Liam Payne's death has been heartbreaking in ways I honestly didn't think was possible. I didn't expect to have so many feelings about it, and yet here I am. Reading the letters and the autopsy report absolutely broke me.
For context, I was only maybe 9 when One Direction debuted. I only really fell in love with them when I was 11, so I didn't get to have some of the more personal experiences that older fans (like teens) may have had. I never had the pleasure of going to a concert or meet&greets. Even so, every girl has the right to choose her boy band and One Direction was what I grew up listening to in my formative years.
Liam was always my favorite. He had this bright smile and such a chill personality. After everyone split, he kind of went quiet for a while building his family and living more privately, but I always silently wished him the best, as I did all the boys. Hearing the news surfaced so many new emotions for me. Like, he has a 7 year old son that he loved dearly. That's crazy to me. He still spoke with the boys and even met with them and Simon on occasion. Reading all of their kind words about him, his son, and his career really made that evident.

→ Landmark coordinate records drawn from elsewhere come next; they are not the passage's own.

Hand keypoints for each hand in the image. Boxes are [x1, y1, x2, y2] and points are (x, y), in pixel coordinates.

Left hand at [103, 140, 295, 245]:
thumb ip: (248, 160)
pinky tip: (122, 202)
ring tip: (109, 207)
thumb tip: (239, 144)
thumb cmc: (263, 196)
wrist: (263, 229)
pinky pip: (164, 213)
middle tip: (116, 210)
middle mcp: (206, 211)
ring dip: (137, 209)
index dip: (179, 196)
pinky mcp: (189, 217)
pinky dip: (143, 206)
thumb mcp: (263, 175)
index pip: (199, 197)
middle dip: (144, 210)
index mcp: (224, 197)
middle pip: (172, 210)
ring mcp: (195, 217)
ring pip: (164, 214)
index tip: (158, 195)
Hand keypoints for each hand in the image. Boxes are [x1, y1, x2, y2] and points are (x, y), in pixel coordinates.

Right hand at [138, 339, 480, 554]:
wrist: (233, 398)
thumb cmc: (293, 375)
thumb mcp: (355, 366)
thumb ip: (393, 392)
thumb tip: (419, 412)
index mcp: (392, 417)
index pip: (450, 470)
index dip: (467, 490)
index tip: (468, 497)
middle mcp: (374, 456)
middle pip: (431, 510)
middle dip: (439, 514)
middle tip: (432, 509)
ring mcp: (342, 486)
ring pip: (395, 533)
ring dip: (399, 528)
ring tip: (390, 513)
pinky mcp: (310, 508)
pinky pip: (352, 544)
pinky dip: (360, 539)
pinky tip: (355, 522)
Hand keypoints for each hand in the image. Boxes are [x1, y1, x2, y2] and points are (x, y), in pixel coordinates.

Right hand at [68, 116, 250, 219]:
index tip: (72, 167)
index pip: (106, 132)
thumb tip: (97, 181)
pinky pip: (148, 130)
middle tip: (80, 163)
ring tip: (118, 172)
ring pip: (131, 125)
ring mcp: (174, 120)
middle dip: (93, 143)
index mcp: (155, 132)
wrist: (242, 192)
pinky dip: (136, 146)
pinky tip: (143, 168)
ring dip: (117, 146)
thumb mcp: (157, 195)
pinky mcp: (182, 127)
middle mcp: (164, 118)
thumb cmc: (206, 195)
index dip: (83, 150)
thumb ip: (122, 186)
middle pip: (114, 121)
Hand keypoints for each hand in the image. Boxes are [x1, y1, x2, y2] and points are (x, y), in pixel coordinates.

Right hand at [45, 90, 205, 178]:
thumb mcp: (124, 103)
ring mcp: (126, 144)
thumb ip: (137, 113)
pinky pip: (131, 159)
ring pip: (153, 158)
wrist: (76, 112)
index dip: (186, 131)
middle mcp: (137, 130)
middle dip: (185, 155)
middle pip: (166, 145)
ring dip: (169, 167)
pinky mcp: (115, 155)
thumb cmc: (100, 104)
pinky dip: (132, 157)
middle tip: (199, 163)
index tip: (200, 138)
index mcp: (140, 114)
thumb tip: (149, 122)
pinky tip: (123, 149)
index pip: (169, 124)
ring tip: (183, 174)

Not only is it heartbreaking to lose such a wonderful human being, but the context around his death just makes it that much worse. There has been talk amongst the community of a possible reunion in the hopes that they could sing together again (Louis even touched on it in his letter). But, the timing of this tragedy has swept that dream out from under us. I keep thinking, "well, maybe they will still come together, for Liam's sake." But I just can't imagine One Direction without him. You turn on any given song, and the first voice you hear 8/10 times is Liam. He was such a key part of who they were as a band, it will never be the same.
The worst feeling to me, is that I don't feel like I can share this anywhere else but here. I can't post on my personal accounts like Facebook or snapchat because people will make fun of me. I was made fun of all my life for listening to silly little boy bands. Classmates would draw over their faces on my notebooks and tease me for my backpack.

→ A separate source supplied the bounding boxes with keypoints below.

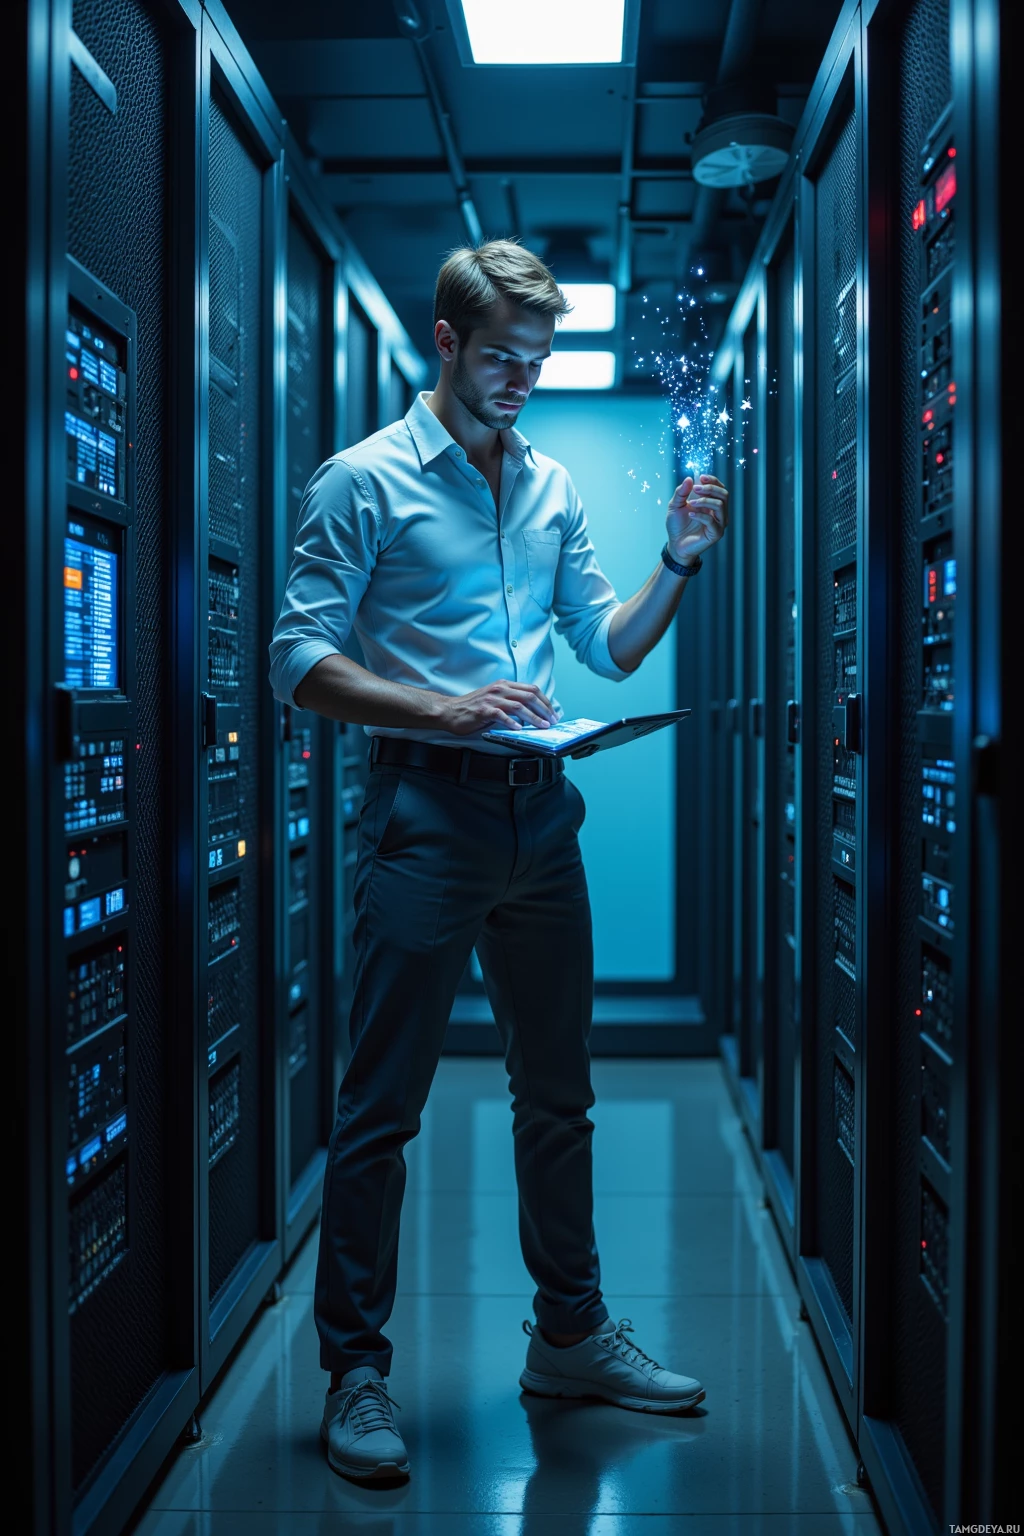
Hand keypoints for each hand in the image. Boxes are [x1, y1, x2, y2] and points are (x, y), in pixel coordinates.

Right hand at [436, 680, 556, 734]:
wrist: (450, 711)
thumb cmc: (472, 708)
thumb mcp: (495, 700)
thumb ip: (511, 702)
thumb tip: (531, 713)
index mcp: (504, 685)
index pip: (531, 689)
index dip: (545, 701)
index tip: (552, 712)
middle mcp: (500, 689)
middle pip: (529, 696)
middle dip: (544, 709)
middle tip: (552, 720)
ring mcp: (492, 699)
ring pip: (519, 705)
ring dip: (533, 717)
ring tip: (542, 725)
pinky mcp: (483, 710)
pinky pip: (501, 715)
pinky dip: (512, 722)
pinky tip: (519, 729)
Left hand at [665, 474, 728, 564]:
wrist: (675, 544)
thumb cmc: (677, 525)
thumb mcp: (675, 505)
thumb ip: (681, 492)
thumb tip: (689, 478)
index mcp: (712, 503)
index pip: (720, 487)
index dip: (713, 480)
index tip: (701, 477)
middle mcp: (718, 512)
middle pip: (724, 494)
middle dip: (710, 488)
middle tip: (695, 489)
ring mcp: (719, 523)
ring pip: (720, 505)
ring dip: (705, 501)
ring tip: (690, 504)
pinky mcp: (716, 533)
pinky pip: (712, 521)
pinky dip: (701, 515)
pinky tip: (690, 515)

I know I never got to meet him or see him in person. But that doesn't mean that he wasn't special to me. It would be no different if it had been Harry or Niall. I deserve the right to grieve a person that I looked up to as a child, that I admired and adored, without being scrutinized.
So, if you are reading this, please be kind. People are allowed to feel strongly about grief. Greif is different for everybody, and no one should ever feel ashamed for grieving. Show some love to the Directioners out there who are grieving silently like me.